Information given.

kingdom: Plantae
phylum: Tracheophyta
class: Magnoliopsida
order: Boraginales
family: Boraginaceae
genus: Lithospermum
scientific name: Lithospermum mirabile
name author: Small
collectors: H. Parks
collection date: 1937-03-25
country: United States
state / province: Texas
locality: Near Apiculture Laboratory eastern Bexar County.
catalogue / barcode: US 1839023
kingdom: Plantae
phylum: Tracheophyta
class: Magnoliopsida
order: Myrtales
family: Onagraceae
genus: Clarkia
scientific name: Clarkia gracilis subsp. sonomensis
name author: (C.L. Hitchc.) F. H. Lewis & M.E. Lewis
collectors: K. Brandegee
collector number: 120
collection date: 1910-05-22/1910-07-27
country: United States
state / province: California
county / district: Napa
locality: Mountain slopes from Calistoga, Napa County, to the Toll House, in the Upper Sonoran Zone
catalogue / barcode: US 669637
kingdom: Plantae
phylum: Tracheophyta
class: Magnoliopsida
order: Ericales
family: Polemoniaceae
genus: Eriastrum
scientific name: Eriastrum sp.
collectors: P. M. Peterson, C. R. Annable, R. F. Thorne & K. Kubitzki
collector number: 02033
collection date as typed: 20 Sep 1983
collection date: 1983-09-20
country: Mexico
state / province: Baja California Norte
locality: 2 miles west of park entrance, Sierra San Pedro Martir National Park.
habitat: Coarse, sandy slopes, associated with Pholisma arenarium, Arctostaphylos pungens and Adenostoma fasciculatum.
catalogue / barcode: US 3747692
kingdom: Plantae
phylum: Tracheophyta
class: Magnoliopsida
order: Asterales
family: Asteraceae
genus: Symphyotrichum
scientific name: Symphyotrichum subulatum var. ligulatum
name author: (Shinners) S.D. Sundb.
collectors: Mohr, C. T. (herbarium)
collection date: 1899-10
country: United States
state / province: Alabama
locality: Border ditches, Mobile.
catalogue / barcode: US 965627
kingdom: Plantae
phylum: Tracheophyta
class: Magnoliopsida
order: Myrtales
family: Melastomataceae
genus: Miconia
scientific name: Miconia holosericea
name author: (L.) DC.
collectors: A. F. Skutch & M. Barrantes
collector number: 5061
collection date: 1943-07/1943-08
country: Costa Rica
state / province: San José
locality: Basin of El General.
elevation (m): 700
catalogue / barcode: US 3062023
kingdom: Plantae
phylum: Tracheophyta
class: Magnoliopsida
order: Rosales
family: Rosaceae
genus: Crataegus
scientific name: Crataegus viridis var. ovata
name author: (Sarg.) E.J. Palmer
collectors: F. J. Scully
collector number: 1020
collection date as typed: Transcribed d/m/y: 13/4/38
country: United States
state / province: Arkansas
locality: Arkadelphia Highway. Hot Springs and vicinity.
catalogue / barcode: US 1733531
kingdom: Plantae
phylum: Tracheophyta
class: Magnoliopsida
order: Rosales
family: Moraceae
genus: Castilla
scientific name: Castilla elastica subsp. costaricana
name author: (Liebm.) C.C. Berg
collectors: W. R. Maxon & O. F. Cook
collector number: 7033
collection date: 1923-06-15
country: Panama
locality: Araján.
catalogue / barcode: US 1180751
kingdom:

Job. Format as a numbered list the lines from the start of the rows through the line that contains "state / province: California", leaving out any blank lines.

Answer to this task.
1. kingdom: Plantae
2. phylum: Tracheophyta
3. class: Magnoliopsida
4. order: Boraginales
5. family: Boraginaceae
6. genus: Lithospermum
7. scientific name: Lithospermum mirabile
8. name author: Small
9. collectors: H. Parks
10. collection date: 1937-03-25
11. country: United States
12. state / province: Texas
13. locality: Near Apiculture Laboratory eastern Bexar County.
14. catalogue / barcode: US 1839023
15. kingdom: Plantae
16. phylum: Tracheophyta
17. class: Magnoliopsida
18. order: Myrtales
19. family: Onagraceae
20. genus: Clarkia
21. scientific name: Clarkia gracilis subsp. sonomensis
22. name author: (C.L. Hitchc.) F. H. Lewis & M.E. Lewis
23. collectors: K. Brandegee
24. collector number: 120
25. collection date: 1910-05-22/1910-07-27
26. country: United States
27. state / province: California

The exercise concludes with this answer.